→ **Work task**:
Your copy should match the listing below exactly, except that it holds no images.

→ **Supplied information**:
———

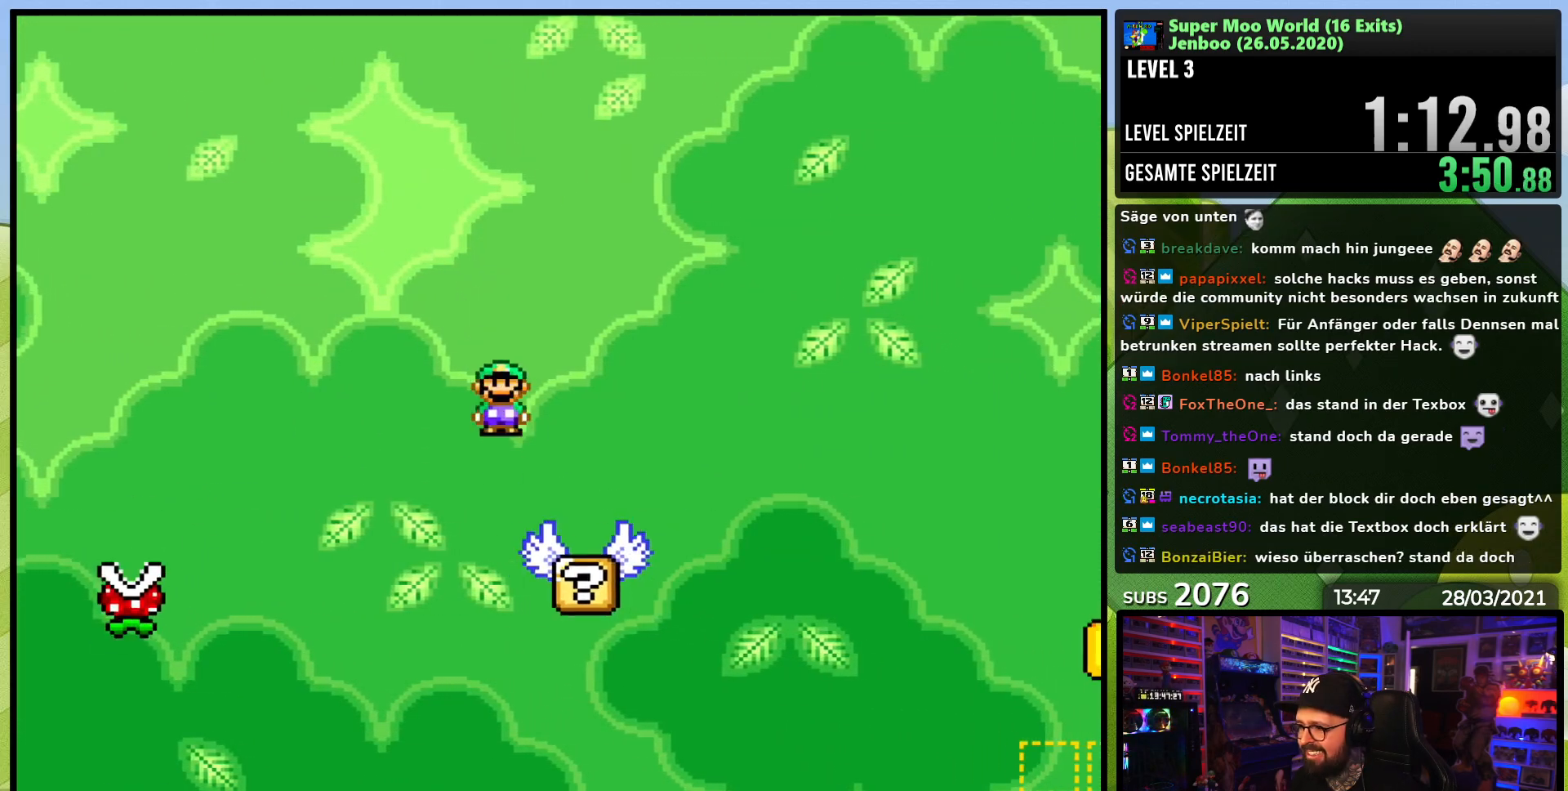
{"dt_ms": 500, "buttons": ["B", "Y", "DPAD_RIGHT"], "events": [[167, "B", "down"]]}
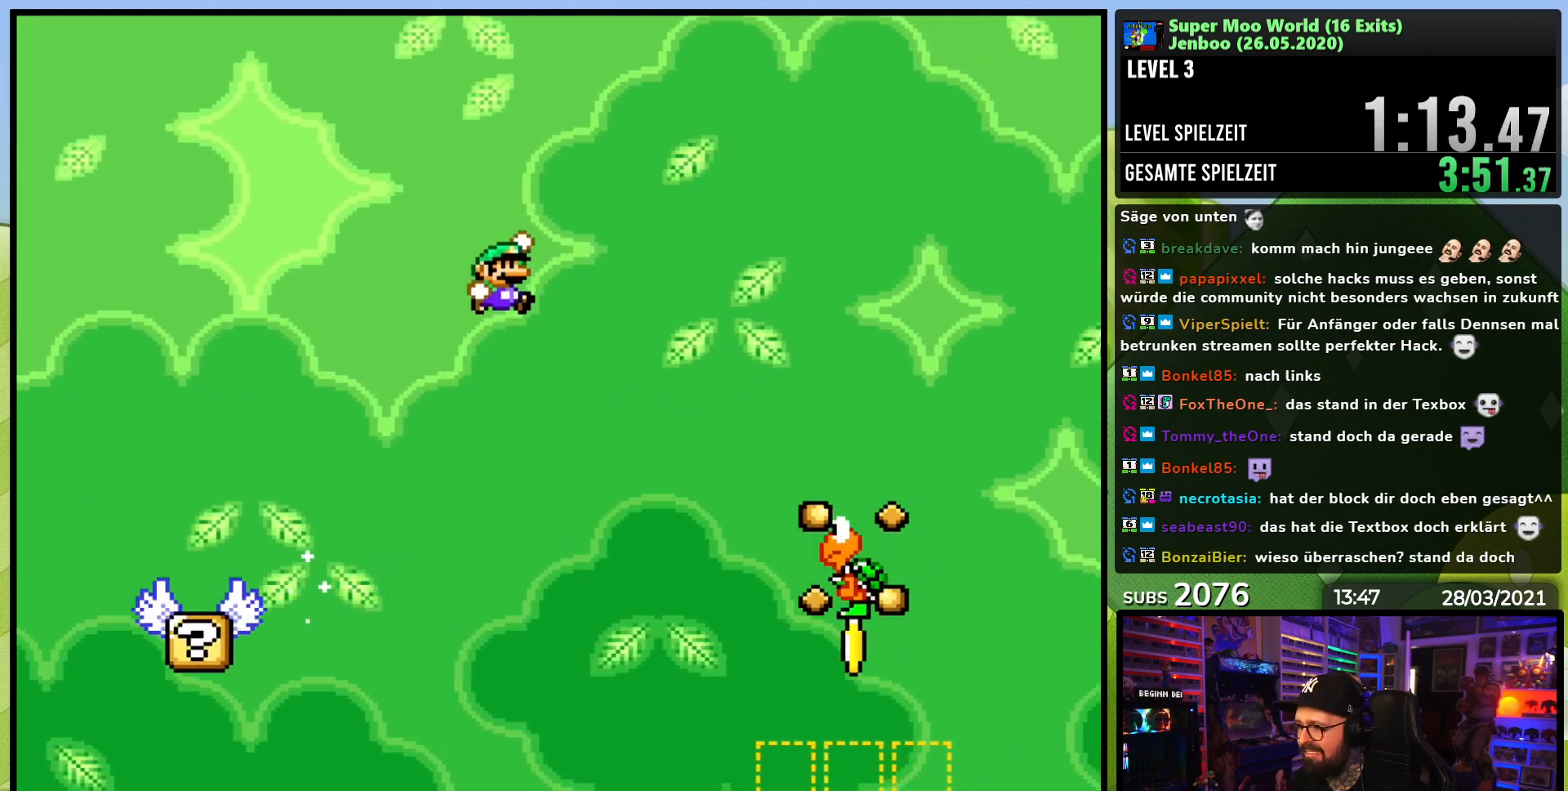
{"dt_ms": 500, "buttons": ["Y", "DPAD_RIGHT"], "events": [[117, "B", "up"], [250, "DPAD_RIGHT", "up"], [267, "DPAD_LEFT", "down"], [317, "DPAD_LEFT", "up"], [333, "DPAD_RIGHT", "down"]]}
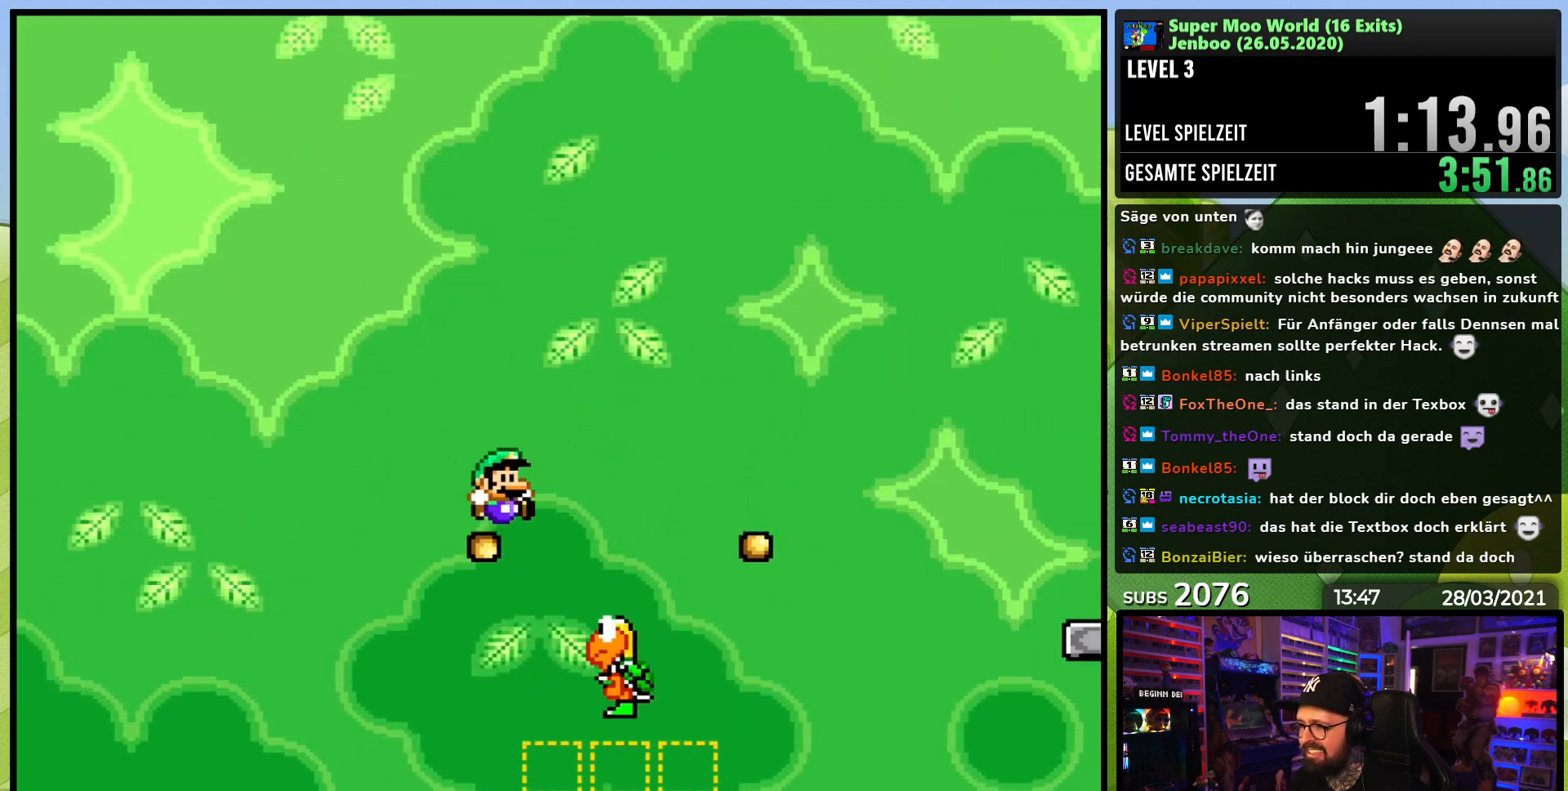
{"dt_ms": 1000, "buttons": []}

———

→ **Response for this exercise**:
{"dt_ms": 500, "buttons": ["B", "Y", "DPAD_RIGHT"], "events": [[167, "B", "down"]]}
{"dt_ms": 500, "buttons": ["Y", "DPAD_RIGHT"], "events": [[117, "B", "up"], [250, "DPAD_RIGHT", "up"], [267, "DPAD_LEFT", "down"], [317, "DPAD_LEFT", "up"], [333, "DPAD_RIGHT", "down"]]}
{"dt_ms": 1000, "buttons": []}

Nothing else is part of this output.